The Queston of "When"?
Most older adults will rely on their Social Security payments to make ends meet in retirement, but with growing numbers delaying retirement, when is the right time to start drawing benefits? The answer varies based on many factors, including your marital status and additional retirement savings. Before you cash your first check, consider these factors:
The typical age at which one becomes eligible for Social Security does vary slightly; most people qualify at age 62, though widows and widowers may qualify at age 60. In today’s economy, however, and with people living longer, few are ready to retire at 62, and most people will benefit more from waiting for their full retirement benefits to begin between the ages of 65 and 67, depending on when you were born.
Of course, no one is making your retire. If you have a job you enjoy and significant financial security, you may elect to wait until age 70. If you decline benefits until this time, you’ll receive added funds in the form of delayed retirement credits.
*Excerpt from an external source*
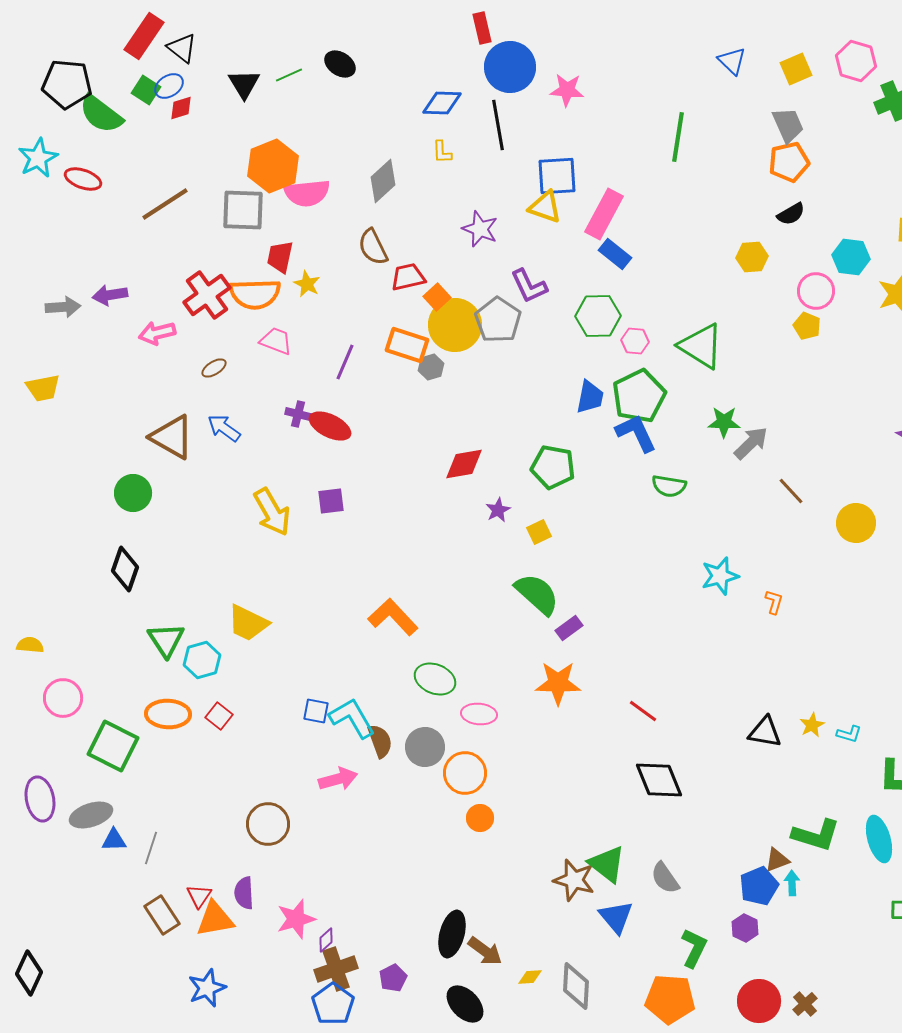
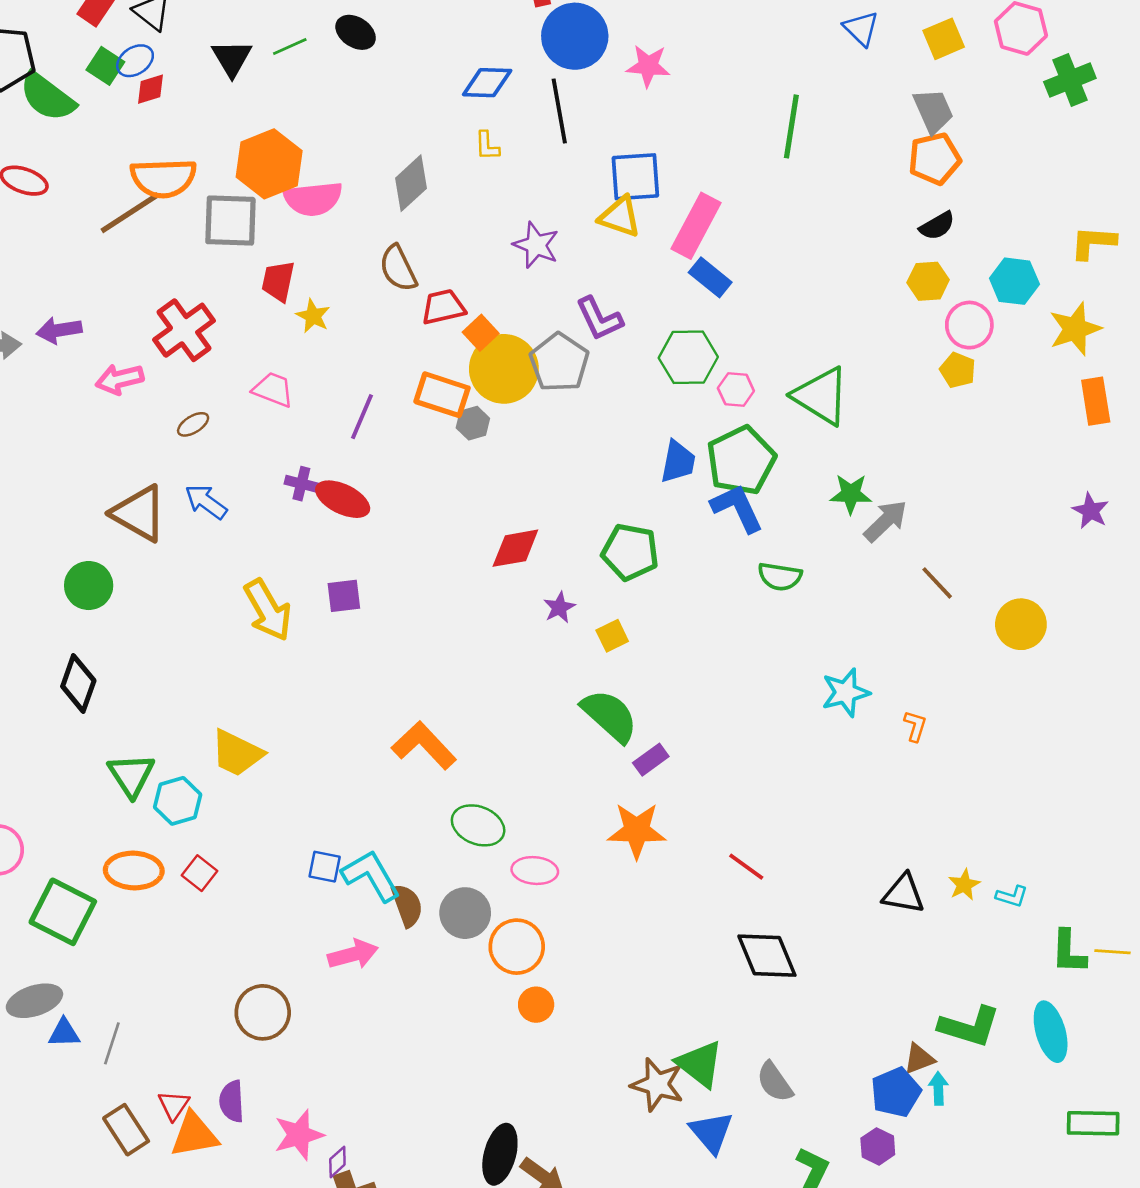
yellow hexagon: (752, 257) -> (928, 281), moved
orange semicircle: (255, 294) -> (163, 178), moved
Many experts recommend waiting until age 70 to begin drawing Social Security, but is that in your best interests? Again, the answer varies, but for many people, this is the best approach because the payments are larger and waiting means you’ll have more working years paying into your normal retirement savings. Since most people don’t save enough for retirement, this will help maximize your financial comfort in retirement.
Early Benefits Options
There are some exceptional cases in which it’s better to draw early Social Security benefits at age 62, including if you have a highly physical job that could cause serious injury to your aging body or if you are already sick or disabled. Even if you’re not currently receiving disability benefits, taking early Social Security can improve your quality of life. Some people with significant savings also choose to begin receiving these payments early because they want to retire, travel, and enjoy their leisure time.
Social Security benefits are essentially determined via actuarial charts so that you’ll receive about the same amount of money no matter when you begin drawing benefits, but that doesn’t mean all ages are equal. You need to consider your personal goals, your health, and your professional opportunities before retiring. There is no magic age to retire, only an age that fits your aspirations for your post-work life.